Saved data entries
========================================
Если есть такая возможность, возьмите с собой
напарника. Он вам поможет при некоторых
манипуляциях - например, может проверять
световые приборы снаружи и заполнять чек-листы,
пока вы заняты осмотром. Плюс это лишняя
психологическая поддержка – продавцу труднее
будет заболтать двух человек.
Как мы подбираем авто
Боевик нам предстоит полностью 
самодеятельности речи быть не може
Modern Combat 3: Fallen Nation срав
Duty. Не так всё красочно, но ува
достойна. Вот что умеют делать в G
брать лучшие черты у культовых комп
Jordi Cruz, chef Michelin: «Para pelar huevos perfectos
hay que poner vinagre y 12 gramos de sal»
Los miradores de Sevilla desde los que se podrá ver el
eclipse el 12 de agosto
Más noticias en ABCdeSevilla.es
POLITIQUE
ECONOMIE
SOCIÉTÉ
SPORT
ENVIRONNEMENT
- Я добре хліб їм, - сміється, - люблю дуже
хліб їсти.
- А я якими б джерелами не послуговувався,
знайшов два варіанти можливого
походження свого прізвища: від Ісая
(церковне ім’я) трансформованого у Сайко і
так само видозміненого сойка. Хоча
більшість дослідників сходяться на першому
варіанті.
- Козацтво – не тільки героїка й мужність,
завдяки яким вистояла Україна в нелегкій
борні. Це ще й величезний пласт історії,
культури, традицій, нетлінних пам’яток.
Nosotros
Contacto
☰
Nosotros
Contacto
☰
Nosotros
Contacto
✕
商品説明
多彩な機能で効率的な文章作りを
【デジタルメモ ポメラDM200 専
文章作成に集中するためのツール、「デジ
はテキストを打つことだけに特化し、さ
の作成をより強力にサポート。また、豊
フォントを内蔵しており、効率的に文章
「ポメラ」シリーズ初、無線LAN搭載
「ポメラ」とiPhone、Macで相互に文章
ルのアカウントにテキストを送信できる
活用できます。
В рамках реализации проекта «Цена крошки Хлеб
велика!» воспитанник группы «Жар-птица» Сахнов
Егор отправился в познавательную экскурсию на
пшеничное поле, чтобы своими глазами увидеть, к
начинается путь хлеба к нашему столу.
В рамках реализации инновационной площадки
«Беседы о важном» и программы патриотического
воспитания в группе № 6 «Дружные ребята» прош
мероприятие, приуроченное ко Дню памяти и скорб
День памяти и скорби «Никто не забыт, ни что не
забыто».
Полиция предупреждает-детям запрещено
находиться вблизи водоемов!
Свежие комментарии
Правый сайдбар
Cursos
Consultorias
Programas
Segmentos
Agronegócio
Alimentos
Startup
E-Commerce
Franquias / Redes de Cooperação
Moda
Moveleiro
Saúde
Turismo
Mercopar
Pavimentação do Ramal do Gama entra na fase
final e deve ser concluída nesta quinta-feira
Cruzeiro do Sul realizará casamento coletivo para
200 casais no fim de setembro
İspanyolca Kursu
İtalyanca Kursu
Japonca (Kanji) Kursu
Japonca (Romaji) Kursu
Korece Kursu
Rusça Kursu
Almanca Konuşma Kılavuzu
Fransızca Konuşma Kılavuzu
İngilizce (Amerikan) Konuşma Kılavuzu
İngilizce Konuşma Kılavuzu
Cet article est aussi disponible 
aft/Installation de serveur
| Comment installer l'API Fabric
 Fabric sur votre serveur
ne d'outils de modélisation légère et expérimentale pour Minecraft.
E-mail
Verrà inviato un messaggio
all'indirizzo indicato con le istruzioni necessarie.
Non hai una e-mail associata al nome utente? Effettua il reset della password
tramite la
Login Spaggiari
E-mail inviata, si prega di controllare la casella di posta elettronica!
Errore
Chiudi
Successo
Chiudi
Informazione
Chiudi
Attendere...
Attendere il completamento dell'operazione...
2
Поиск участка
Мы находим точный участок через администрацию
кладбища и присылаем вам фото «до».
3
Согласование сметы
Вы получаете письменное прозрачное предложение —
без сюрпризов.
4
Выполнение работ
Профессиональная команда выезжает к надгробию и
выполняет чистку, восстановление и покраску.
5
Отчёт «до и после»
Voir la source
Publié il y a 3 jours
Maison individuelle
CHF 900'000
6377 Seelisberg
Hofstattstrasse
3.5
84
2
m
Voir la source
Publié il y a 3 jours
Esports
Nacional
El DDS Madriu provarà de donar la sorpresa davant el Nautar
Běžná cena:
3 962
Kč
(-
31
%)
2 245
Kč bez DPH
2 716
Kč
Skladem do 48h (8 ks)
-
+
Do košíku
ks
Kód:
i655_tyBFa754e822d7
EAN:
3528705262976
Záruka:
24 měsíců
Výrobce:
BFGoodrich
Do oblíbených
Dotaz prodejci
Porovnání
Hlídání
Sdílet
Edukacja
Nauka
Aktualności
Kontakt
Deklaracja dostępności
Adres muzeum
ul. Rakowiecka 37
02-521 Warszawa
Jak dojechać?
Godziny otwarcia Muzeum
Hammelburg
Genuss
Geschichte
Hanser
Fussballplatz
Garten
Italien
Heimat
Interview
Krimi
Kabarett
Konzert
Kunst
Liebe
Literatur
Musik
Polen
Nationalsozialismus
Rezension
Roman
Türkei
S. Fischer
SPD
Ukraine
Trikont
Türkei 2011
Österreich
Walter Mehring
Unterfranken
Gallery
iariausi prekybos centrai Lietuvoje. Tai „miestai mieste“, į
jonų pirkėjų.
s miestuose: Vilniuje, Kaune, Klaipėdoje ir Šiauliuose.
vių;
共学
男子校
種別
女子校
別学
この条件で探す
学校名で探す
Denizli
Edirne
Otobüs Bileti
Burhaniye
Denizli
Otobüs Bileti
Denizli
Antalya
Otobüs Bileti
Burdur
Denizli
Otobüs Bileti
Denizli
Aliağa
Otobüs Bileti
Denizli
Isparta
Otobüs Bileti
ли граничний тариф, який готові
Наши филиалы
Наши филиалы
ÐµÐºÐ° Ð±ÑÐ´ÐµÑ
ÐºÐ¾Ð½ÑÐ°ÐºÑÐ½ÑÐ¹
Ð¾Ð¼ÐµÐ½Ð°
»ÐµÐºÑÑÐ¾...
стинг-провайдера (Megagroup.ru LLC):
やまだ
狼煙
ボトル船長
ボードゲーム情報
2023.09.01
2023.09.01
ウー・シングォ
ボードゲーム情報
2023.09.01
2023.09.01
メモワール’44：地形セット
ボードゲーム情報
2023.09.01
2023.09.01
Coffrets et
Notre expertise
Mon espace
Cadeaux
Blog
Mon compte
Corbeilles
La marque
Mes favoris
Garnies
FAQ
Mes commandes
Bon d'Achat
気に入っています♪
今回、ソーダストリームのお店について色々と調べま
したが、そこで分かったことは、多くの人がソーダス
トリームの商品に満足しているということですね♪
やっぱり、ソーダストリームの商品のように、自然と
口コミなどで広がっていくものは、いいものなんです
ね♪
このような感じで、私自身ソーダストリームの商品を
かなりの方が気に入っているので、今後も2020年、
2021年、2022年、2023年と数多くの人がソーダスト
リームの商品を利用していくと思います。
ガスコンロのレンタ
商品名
========================================
YOUR INSTRUCTIONS
Extract each entry in full, exactly as given.

OUTPUT
Если есть такая возможность, возьмите с собой
напарника. Он вам поможет при некоторых
манипуляциях - например, может проверять
световые приборы снаружи и заполнять чек-листы,
пока вы заняты осмотром. Плюс это лишняя
психологическая поддержка – продавцу труднее
будет заболтать двух человек.
Как мы подбираем авто
Боевик нам предстоит полностью 
самодеятельности речи быть не може
Modern Combat 3: Fallen Nation срав
Duty. Не так всё красочно, но ува
достойна. Вот что умеют делать в G
брать лучшие черты у культовых комп
Jordi Cruz, chef Michelin: «Para pelar huevos perfectos
hay que poner vinagre y 12 gramos de sal»
Los miradores de Sevilla desde los que se podrá ver el
eclipse el 12 de agosto
Más noticias en ABCdeSevilla.es
POLITIQUE
ECONOMIE
SOCIÉTÉ
SPORT
ENVIRONNEMENT
- Я добре хліб їм, - сміється, - люблю дуже
хліб їсти.
- А я якими б джерелами не послуговувався,
знайшов два варіанти можливого
походження свого прізвища: від Ісая
(церковне ім’я) трансформованого у Сайко і
так само видозміненого сойка. Хоча
більшість дослідників сходяться на першому
варіанті.
- Козацтво – не тільки героїка й мужність,
завдяки яким вистояла Україна в нелегкій
борні. Це ще й величезний пласт історії,
культури, традицій, нетлінних пам’яток.
Nosotros
Contacto
☰
Nosotros
Contacto
☰
Nosotros
Contacto
✕
商品説明
多彩な機能で効率的な文章作りを
【デジタルメモ ポメラDM200 専
文章作成に集中するためのツール、「デジ
はテキストを打つことだけに特化し、さ
の作成をより強力にサポート。また、豊
フォントを内蔵しており、効率的に文章
「ポメラ」シリーズ初、無線LAN搭載
「ポメラ」とiPhone、Macで相互に文章
ルのアカウントにテキストを送信できる
活用できます。
В рамках реализации проекта «Цена крошки Хлеб
велика!» воспитанник группы «Жар-птица» Сахнов
Егор отправился в познавательную экскурсию на
пшеничное поле, чтобы своими глазами увидеть, к
начинается путь хлеба к нашему столу.
В рамках реализации инновационной площадки
«Беседы о важном» и программы патриотического
воспитания в группе № 6 «Дружные ребята» прош
мероприятие, приуроченное ко Дню памяти и скорб
День памяти и скорби «Никто не забыт, ни что не
забыто».
Полиция предупреждает-детям запрещено
находиться вблизи водоемов!
Свежие комментарии
Правый сайдбар
Cursos
Consultorias
Programas
Segmentos
Agronegócio
Alimentos
Startup
E-Commerce
Franquias / Redes de Cooperação
Moda
Moveleiro
Saúde
Turismo
Mercopar
Pavimentação do Ramal do Gama entra na fase
final e deve ser concluída nesta quinta-feira
Cruzeiro do Sul realizará casamento coletivo para
200 casais no fim de setembro
İspanyolca Kursu
İtalyanca Kursu
Japonca (Kanji) Kursu
Japonca (Romaji) Kursu
Korece Kursu
Rusça Kursu
Almanca Konuşma Kılavuzu
Fransızca Konuşma Kılavuzu
İngilizce (Amerikan) Konuşma Kılavuzu
İngilizce Konuşma Kılavuzu
Cet article est aussi disponible 
aft/Installation de serveur
| Comment installer l'API Fabric
 Fabric sur votre serveur
ne d'outils de modélisation légère et expérimentale pour Minecraft.
E-mail
Verrà inviato un messaggio
all'indirizzo indicato con le istruzioni necessarie.
Non hai una e-mail associata al nome utente? Effettua il reset della password
tramite la
Login Spaggiari
E-mail inviata, si prega di controllare la casella di posta elettronica!
Errore
Chiudi
Successo
Chiudi
Informazione
Chiudi
Attendere...
Attendere il completamento dell'operazione...
2
Поиск участка
Мы находим точный участок через администрацию
кладбища и присылаем вам фото «до».
3
Согласование сметы
Вы получаете письменное прозрачное предложение —
без сюрпризов.
4
Выполнение работ
Профессиональная команда выезжает к надгробию и
выполняет чистку, восстановление и покраску.
5
Отчёт «до и после»
Voir la source
Publié il y a 3 jours
Maison individuelle
CHF 900'000
6377 Seelisberg
Hofstattstrasse
3.5
84
2
m
Voir la source
Publié il y a 3 jours
Esports
Nacional
El DDS Madriu provarà de donar la sorpresa davant el Nautar
Běžná cena:
3 962
Kč
(-
31
%)
2 245
Kč bez DPH
2 716
Kč
Skladem do 48h (8 ks)
-
+
Do košíku
ks
Kód:
i655_tyBFa754e822d7
EAN:
3528705262976
Záruka:
24 měsíců
Výrobce:
BFGoodrich
Do oblíbených
Dotaz prodejci
Porovnání
Hlídání
Sdílet
Edukacja
Nauka
Aktualności
Kontakt
Deklaracja dostępności
Adres muzeum
ul. Rakowiecka 37
02-521 Warszawa
Jak dojechać?
Godziny otwarcia Muzeum
Hammelburg
Genuss
Geschichte
Hanser
Fussballplatz
Garten
Italien
Heimat
Interview
Krimi
Kabarett
Konzert
Kunst
Liebe
Literatur
Musik
Polen
Nationalsozialismus
Rezension
Roman
Türkei
S. Fischer
SPD
Ukraine
Trikont
Türkei 2011
Österreich
Walter Mehring
Unterfranken
Gallery
iariausi prekybos centrai Lietuvoje. Tai „miestai mieste“, į
jonų pirkėjų.
s miestuose: Vilniuje, Kaune, Klaipėdoje ir Šiauliuose.
vių;
共学
男子校
種別
女子校
別学
この条件で探す
学校名で探す
Denizli
Edirne
Otobüs Bileti
Burhaniye
Denizli
Otobüs Bileti
Denizli
Antalya
Otobüs Bileti
Burdur
Denizli
Otobüs Bileti
Denizli
Aliağa
Otobüs Bileti
Denizli
Isparta
Otobüs Bileti
ли граничний тариф, який готові
Наши филиалы
Наши филиалы
ÐµÐºÐ° Ð±ÑÐ´ÐµÑ
ÐºÐ¾Ð½ÑÐ°ÐºÑÐ½ÑÐ¹
Ð¾Ð¼ÐµÐ½Ð°
»ÐµÐºÑÑÐ¾...
стинг-провайдера (Megagroup.ru LLC):
やまだ
狼煙
ボトル船長
ボードゲーム情報
2023.09.01
2023.09.01
ウー・シングォ
ボードゲーム情報
2023.09.01
2023.09.01
メモワール’44：地形セット
ボードゲーム情報
2023.09.01
2023.09.01
Coffrets et
Notre expertise
Mon espace
Cadeaux
Blog
Mon compte
Corbeilles
La marque
Mes favoris
Garnies
FAQ
Mes commandes
Bon d'Achat
気に入っています♪
今回、ソーダストリームのお店について色々と調べま
したが、そこで分かったことは、多くの人がソーダス
トリームの商品に満足しているということですね♪
やっぱり、ソーダストリームの商品のように、自然と
口コミなどで広がっていくものは、いいものなんです
ね♪
このような感じで、私自身ソーダストリームの商品を
かなりの方が気に入っているので、今後も2020年、
2021年、2022年、2023年と数多くの人がソーダスト
リームの商品を利用していくと思います。
ガスコンロのレンタ
商品名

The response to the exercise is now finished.